Segundo o Monitor, o PIB cresceu 1,04% em 2017. Economistas do setor financeiro e de consultorias têm apostado em algum número entre 1% e 1,1%. A taxa calculada pelo pessoal da FGV fica no intervalo. Tiveram desempenho positivo, de acordo com o balanço, a indústria de transformação, a extrativa mineral e a agropecuária. Nos serviços, o comércio e os transportes cresceram, mas no conjunto o setor ainda recuou. As famílias, como já se havia observado com base em dados do IBGE, aproveitaram a melhora da renda real para reforçar o consumo de bens, deixando para mais tarde os gastos com outros serviços.
Embora animadora, a recuperação até agora registrada na produção industrial, no consumo interno e no comércio exterior pouco informa sobre como poderão evoluir os negócios e o emprego nos próximos anos. O País saiu da UTI, mas falta saber como e quanto poderá andar ou correr depois da convalescença. A reativação da indústria e de outras atividades urbanas foi baseada principalmente na ocupação de uma ampla capacidade ociosa acumulada nos últimos anos – de fato, desde antes da recessão.
O crescimento neste ano, estimado por especialistas na faixa de 2,5% a 3%, ainda será facilitado pelo uso de meios de produção parcialmente ociosos. Mas o avanço da economia nos anos seguintes dependerá da expansão e da modernização da capacidade produtiva.
O crescimento exigirá, portanto, mais investimentos em máquinas, equipamentos e construções, tanto particulares quanto públicas. Estas serão especialmente importantes, por causa da insuficiência e do mau estado da infraestrutura. Esses problemas são facilmente visíveis na chamada malha de transportes, mas também é preciso cuidar da geração e da transmissão de energia, do saneamento e do abastecimento de água, da ampliação e da melhora da rede hospitalar pública, e assim por diante.
O Monitor confirmou alguma reação do investimento produtivo, baseada principalmente na compra de máquinas e equipamentos. O setor de construção, como haviam indicado outras fontes, ganhou algum dinamismo apenas no último trimestre. Apesar desses dados positivos, o valor investido no ano ainda foi, segundo o Monitor, 1,9% menor que o de 2016. Isso se explica pelo recuo de 6,5% da construção, já que o componente de máquinas e equipamentos avançou 5,8%.
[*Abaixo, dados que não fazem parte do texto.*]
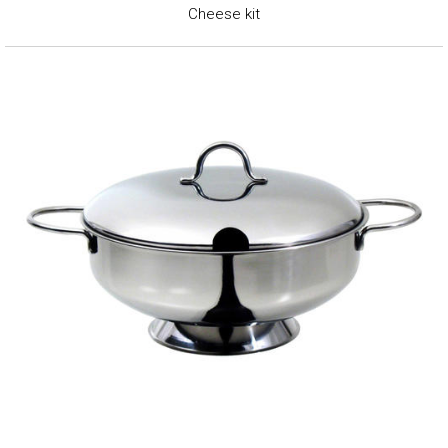
Cheese kit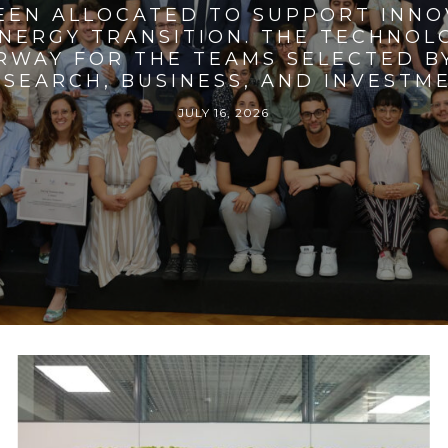
BEEN ALLOCATED TO SUPPORT INNO
ENERGY TRANSITION. THE TECHNO
RWAY FOR THE TEAMS SELECTED BY
SEARCH, BUSINESS, AND INVESTM
JULY 16, 2026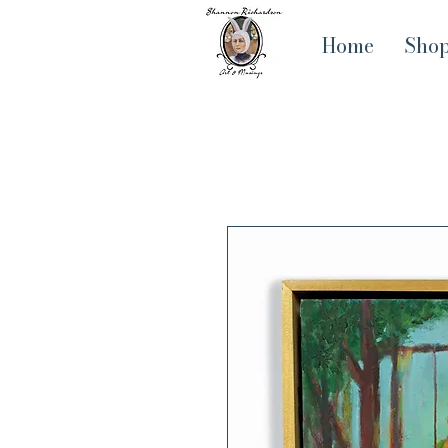
Home
Sho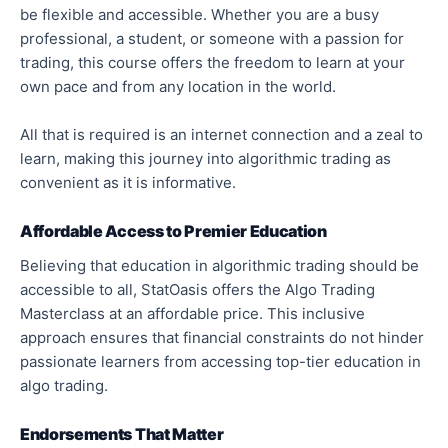
be flexible and accessible. Whether you are a busy
professional, a student, or someone with a passion for
trading, this course offers the freedom to learn at your
own pace and from any location in the world.
All that is required is an internet connection and a zeal to
learn, making this journey into algorithmic trading as
convenient as it is informative.
Affordable Access to Premier Education
Believing that education in algorithmic trading should be
accessible to all, StatOasis offers the Algo Trading
Masterclass at an affordable price. This inclusive
approach ensures that financial constraints do not hinder
passionate learners from accessing top-tier education in
algo trading.
Endorsements That Matter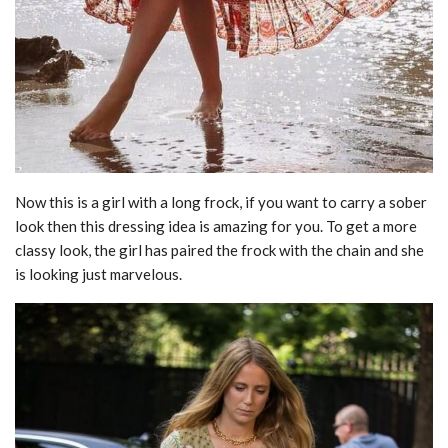
Now this is a girl with a long frock, if you want to carry a sober
look then this dressing idea is amazing for you. To get a more
classy look, the girl has paired the frock with the chain and she
is looking just marvelous.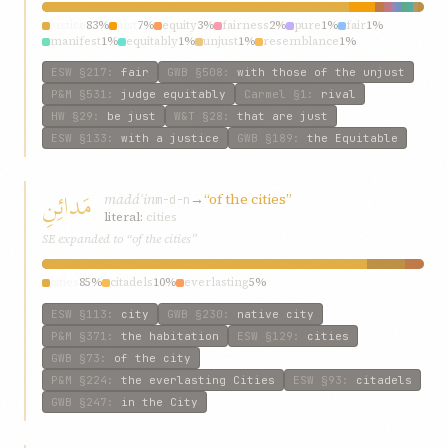
justice
83%
just
7%
equity
3%
fairness
2%
pure
1%
fair
1%
manifest
1%
equitably
1%
unjust
1%
resemblance
1%
ESW
§217
:
fair
GWB
§508
:
with those of the unjust
P&M
§531
:
judge equitably
Carmel
§1
:
rival
HW
§29
:
be just
W&T
§28
:
that are just
ESW
§133
:
with a justice
GWB
§189
:
the Equitable
مَدائِنِ
madáʾin
→
“of the cities”
m-d-n
literal:
cities
SE expanded to “of the cities”
cities
85%
citadels
10%
everlasting
5%
ESW
§113
:
city
GWB
§230
:
native city
P&M
§371
:
the habitation
ESW
§129
:
cities
GWB
§73
:
of the city
P&M
§224
:
the everlasting Cities
ESW
§93
:
citadels
GWB
§247
:
in the City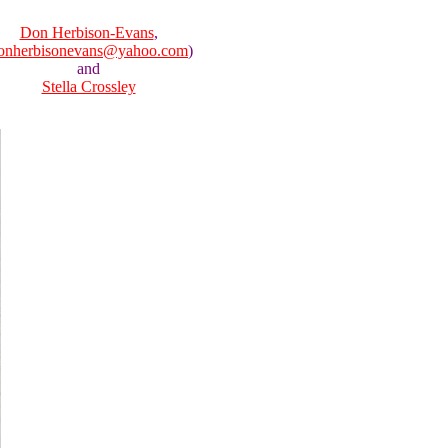
Don Herbison-Evans
,
onherbisonevans@yahoo.com
)
and
Stella Crossley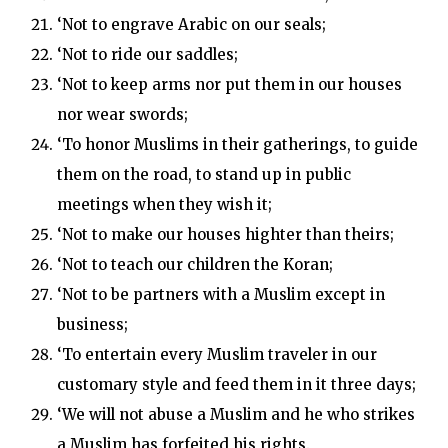
‘Not to engrave Arabic on our seals;
‘Not to ride our saddles;
‘Not to keep arms nor put them in our houses
nor wear swords;
‘To honor Muslims in their gatherings, to guide
them on the road, to stand up in public
meetings when they wish it;
‘Not to make our houses highter than theirs;
‘Not to teach our children the Koran;
‘Not to be partners with a Muslim except in
business;
‘To entertain every Muslim traveler in our
customary style and feed them in it three days;
‘We will not abuse a Muslim and he who strikes
a Muslim has forfeited his rights.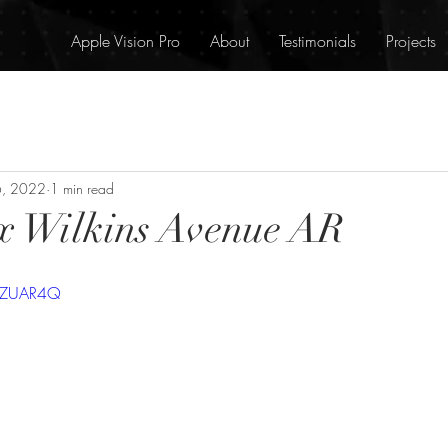
Apple Vision Pro
About
Testimonials
Projects
6, 2022
1 min read
x Wilkins Avenue AR
V5ZUAR4Q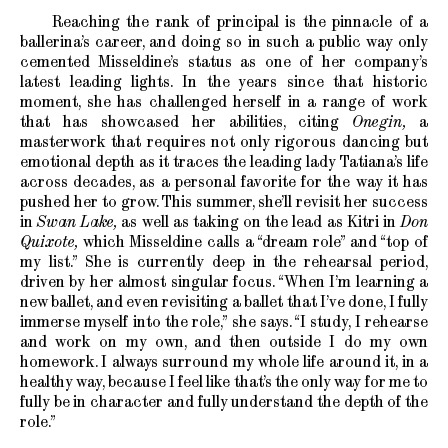
Reaching the rank of principal is the pinnacle of a
ballerina’s career, and doing so in such a public way only
cemented Misseldine’s status as one of her company’s
latest leading lights. In the years since that historic
moment, she has challenged herself in a range of work
that has showcased her abilities, citing
Onegin,
a
masterwork that requires not only rigorous dancing but
emotional depth as it traces the leading lady Tatiana’s life
across decades, as a personal favorite for the way it has
pushed her to grow. This summer, she’ll revisit her success
in
Swan Lake,
as well as taking on the lead as Kitri in
Don
Quixote,
which Misseldine calls a “dream role” and “top of
my list.” She is currently deep in the rehearsal period,
driven by her almost singular focus. “When I’m learning a
new ballet, and even revisiting a ballet that I’ve done, I fully
immerse myself into the role,” she says. “I study, I rehearse
and work on my own, and then outside I do my own
homework. I always surround my whole life around it, in a
healthy way, because I feel like that’s the only way for me to
fully be in character and fully understand the depth of the
role.”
No balanço geral, o investimento, calculado como formação bruta de capital fixo, ficou em 15,69% do PIB, muito abaixo do pico de 20,45% registrado em 2013. Taxas em torno de 20%, raras no Brasil, são muito inferiores às necessárias para um crescimento parecido com o de outros emergentes. Padrões de investimento iguais ou superiores a 24% do PIB são observados na América Latina e ainda mais facilmente na Ásia.
Não basta, no entanto, investir mais em capital fixo. É preciso levar em conta a produtividade do capital convertido em recursos físicos. Além disso, é urgente retomar a discussão, muito mais frequente em outras épocas, sobre a estratégia de formação de recursos humanos. Gastou-se muito dinheiro, especialmente neste século, para ampliar a distribuição de matrículas e diplomas, enquanto pouco se cuidou da formação e da distribuição de competências.
Em muitos países nem seria necessária uma eleição presidencial para assuntos como esses ganharem destaque no debate público. No Brasil, nem a campanha eleitoral garante uma boa discussão desses e de outros grandes temas. Pior: esse debate poderá fazer bocejar boa parte do eleitorado. Subdesenvolvimento é muito mais que uma coleção de deficiências medidas por indicadores econômicos.